Unfortunately, there are two problems with that response: first, it’s a scan of a redacted printout, so there’s no actual text for us to read. Second, the redactions make OCR (Optical Character Recognition) unreliable.

OCR tools sometimes try to interpret redactions — especially messy, hand-made ones — as characters. This can introduce randomness into the results, scramble extraction tools, and prevent you from parsing the text successfully.

If you’ve tried to solve this in the past, it’s tempting to try to clean it up on the data side. But instead, we saved some time by altering the images before they were fed to the OCR tool. Here’s how it works.

Exploring the problems

Initially, I attempted to convert the images to text using Tesseract.

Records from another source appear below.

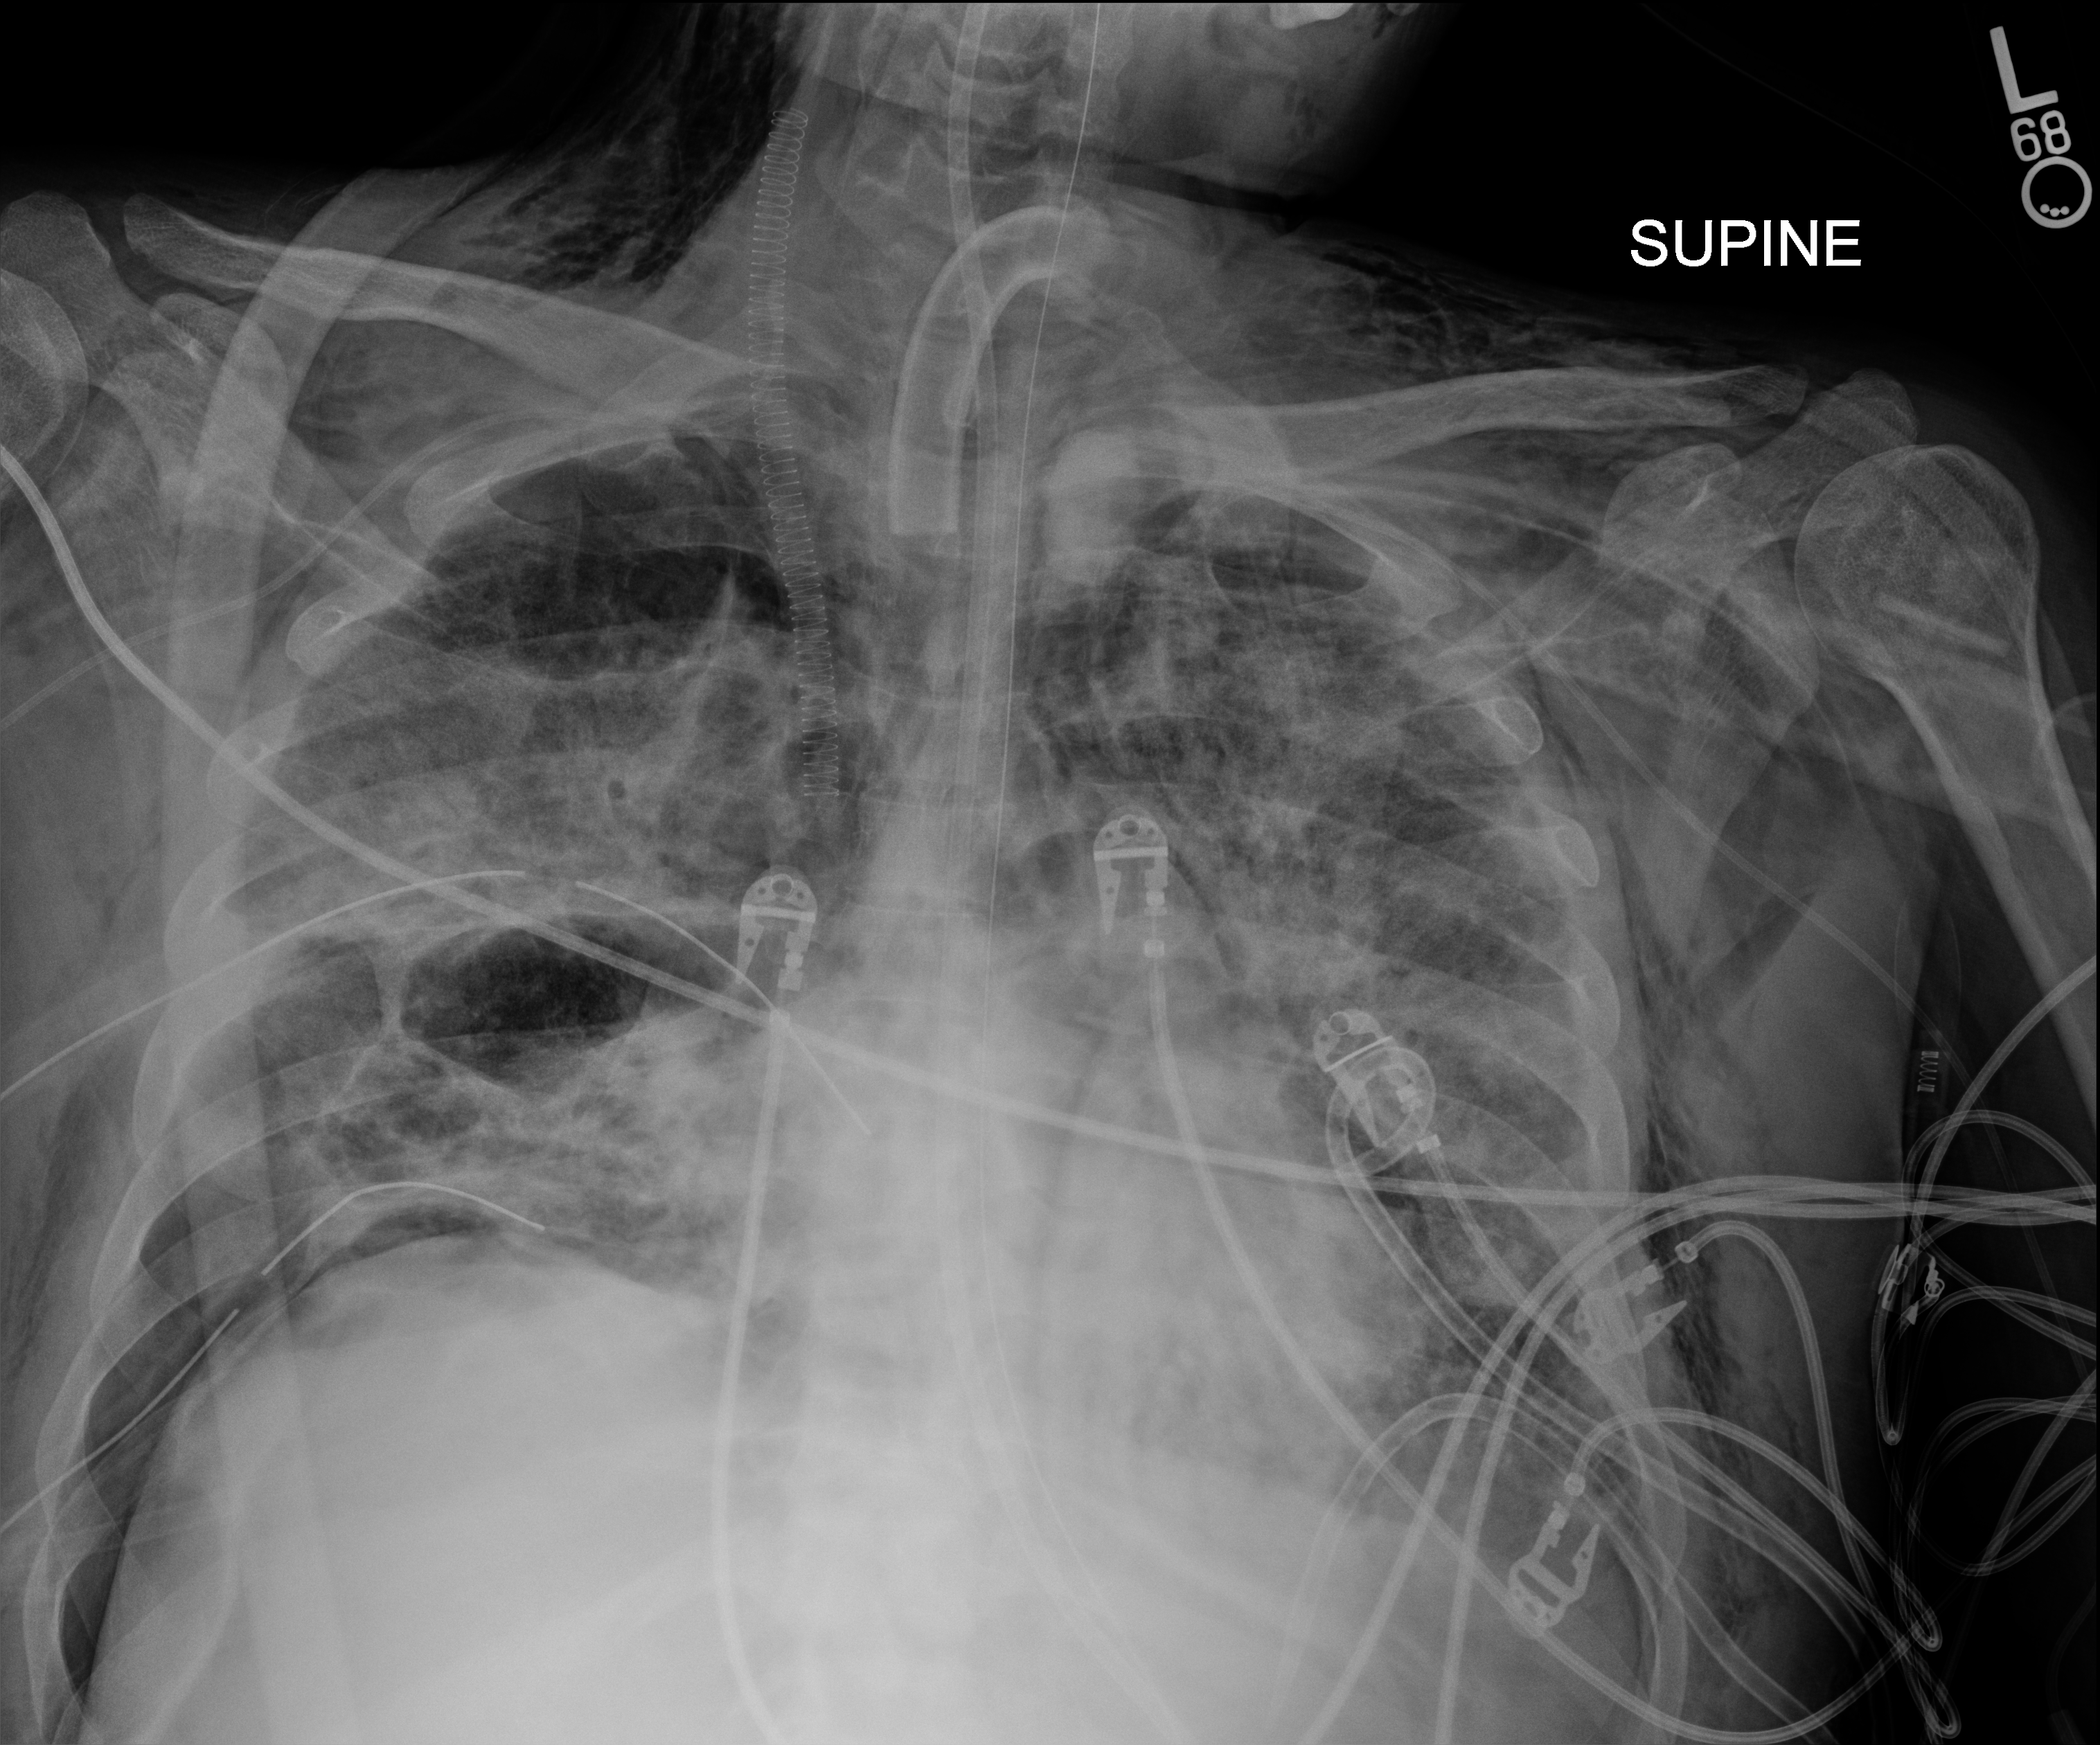
Chest radiograph (digital radiography). Patient hospitalised with COVID-19, aged 18–59 years.
Admission-level facts for this patient (not findings on this image; timing relative to this image not recorded): length of hospital stay: 60 days; mechanically ventilated during this hospital stay: yes; admitted to intensive care during this hospital stay: yes.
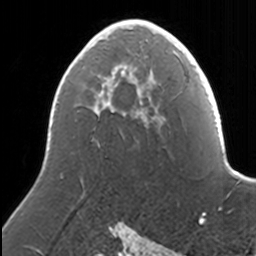
Breast MRI, one axial slice; position 87 of 160 along the scan axis; cropped to one breast; dynamic contrast-enhanced series, time point 2 of 7 at this slice position (early post-contrast); 3 T; TE 1.7 ms, TR 4 ms; 256 × 256 image matrix, field of view 170 × 170 mm. Female patient.
Annotated regions visible in this slice (semi-automatic segmentation, software-assisted and operator-edited):
- enhancing-tissue mask used for the functional tumour volume (all voxels passing the contrast-enhancement thresholds inside the analysis volume; usually the tumour): box from (x=108, y=19) to (x=166, y=80) px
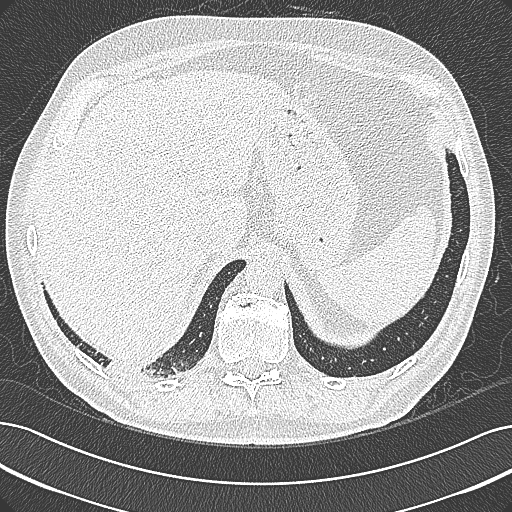
Low-dose screening chest CT, axial slice, baseline screening round, lung window (W 1500 / L -600 HU), slice 265 of 355 in the series. Male, age 68 years at enrolment. Former smoker at enrolment.
Expert reader's lesion annotation, box from (x=93, y=335) to (x=198, y=395) px. Screening reader's record for this exam: no non-calcified nodule ≥4 mm recorded. Official screen result: negative screen, significant abnormalities not suspicious for lung cancer. Lung cancer was diagnosed 154 days after this screen: mucinous adenocarcinoma, right lower lobe, well differentiated (G1), stage IB (AJCC 6th edition), 50 mm at pathology.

The results were functional, but the redactions caused increasingly random character interpretations — like the strings of @MB- and Pees — which made the text difficult to analyze or parse in part two.

NPD 19153832  @MB- SCHOOL 04/10/2019 14:35 + MALCOLM X SHABAZZ HIGH SCHOOL - 80 s33skR SANTANGEL

NPD P19153365 04/10/2019 08:53 MALCOLM X SHABAZZ HIGH SCHOOL - 80 o& moraesl
Pees uane JOHNSON AVE, NEWARK NJ 07108

I ran it through a few other tools, including Document Cloud’s built-in OCR function and plain old Adobe Acrobat.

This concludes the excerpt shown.